Nomi Prins wuchs im US-Bundesstaat New York auf und lebt heute in Los Angeles, Kalifornien. Nach ihrem Universitätsstudium der Mathematik und Statistik arbeitete sie für Chase Manhattan, Bear Stearns in London und als Managing Director bei Goldman Sachs an der Wall Street. Nachdem sie die Finanzbranche verließ, wurde sie eine herausragende Finanzjournalistin, die drei Bücher geschrieben hat, darunter das sehr zu empfehlende Werk “It Takes a Pillage: Behind The Bailout, Bonuses, and Back Room Deals from Washington to Wall Street”, das im September 2009 bei Wiley veröffentlicht wurde.

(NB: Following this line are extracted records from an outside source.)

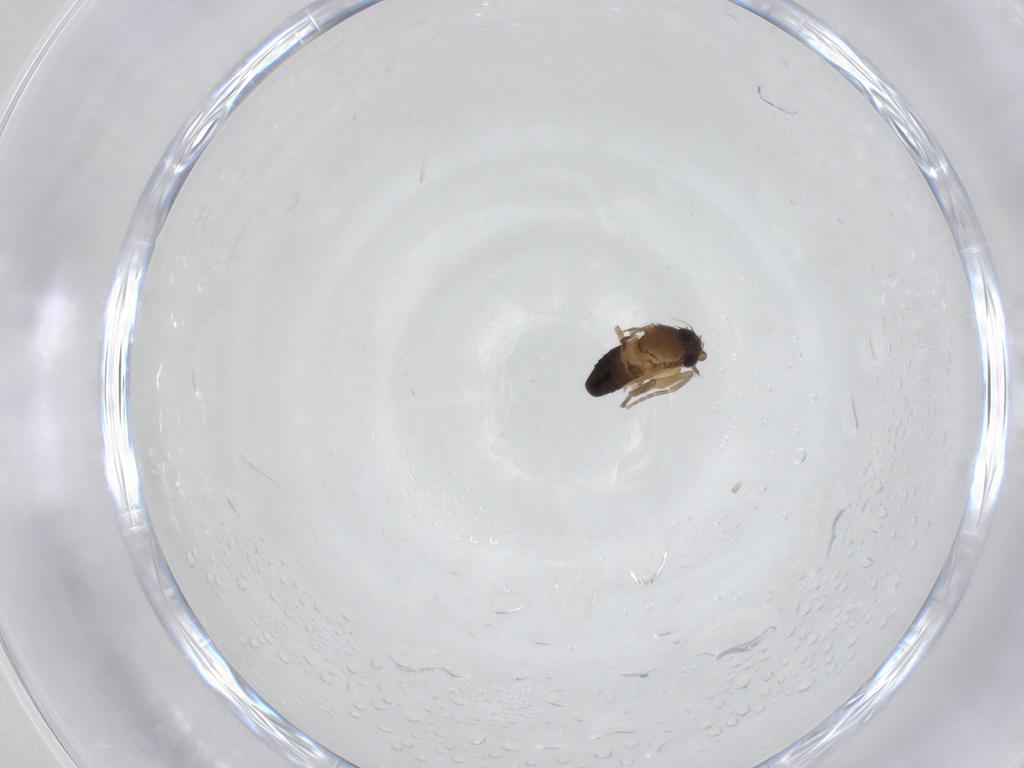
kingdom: Animalia
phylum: Arthropoda
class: Insecta
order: Diptera
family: Phoridae
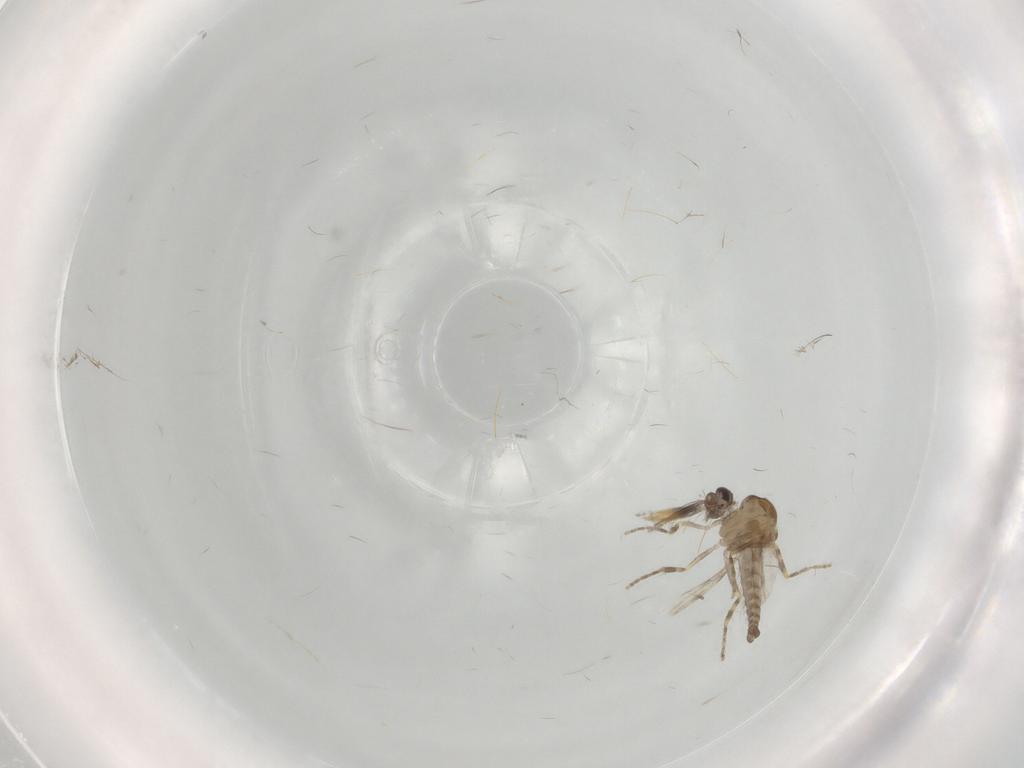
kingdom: Animalia
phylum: Arthropoda
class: Insecta
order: Diptera
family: Ceratopogonidae
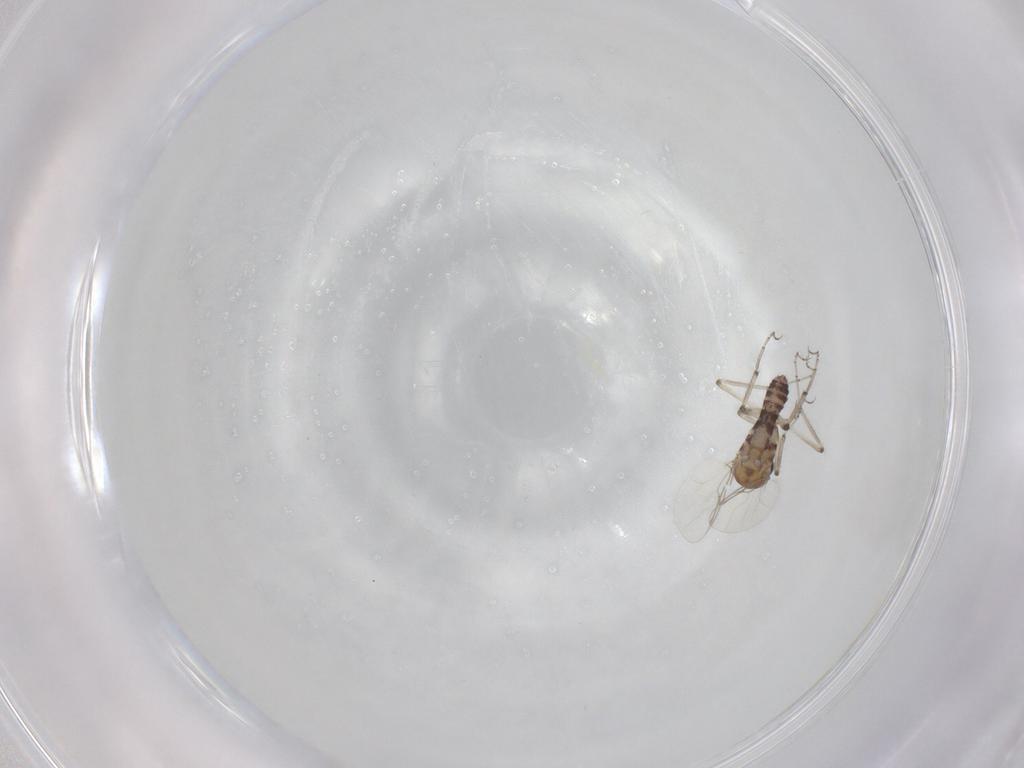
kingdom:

Sie ist ein Senior Fellow bei “Demos” (http://www.demos-usa.org/) in New York City, gab bislang zahlreiche TV-Interviews unter anderem auf BBC World, BBC, Russia TV, CNN, CNBC, CSPAN und Fox, und ihre Artikel erscheinen beispielsweise in der New York Times, Fortune, Newsweek, The Nation, The American Prospect sowie dem Guardian in Großbritannien. Ihre Website ist: http://www.nomiprins.com/. Die nachfolgende Übersetzung für LarsSchall.com wurde von Nomi Prins persönlich autorisiert. Siehe zusätzlich hierzu auch ein ausführliches Interview mit Nomi Prins, “Wir sind in keiner Erholung“, unter diesem Link:

http://www.larsschall.com/2011/03/05/wir-sind-in-keiner-erholung/

Wenn Spin Realität wäre, würden wir in einer Erholung sein

von Nomi Prins

Wäre es nicht fantastisch, wenn Spin tatsächlich Probleme lösen könnte? Dann könnte man jedes Mal, wenn man eine Rede hielte, das Wort „Erholung“ aussprechen, die negativen Daten ignorieren, und annehmen, dass die Märkte aufgrund einer generellen wirtschaftlichen Gesundheit obenauf sind, und nicht wegen einer massigen Infusion billigen Geldes, und so wäre es dann auch.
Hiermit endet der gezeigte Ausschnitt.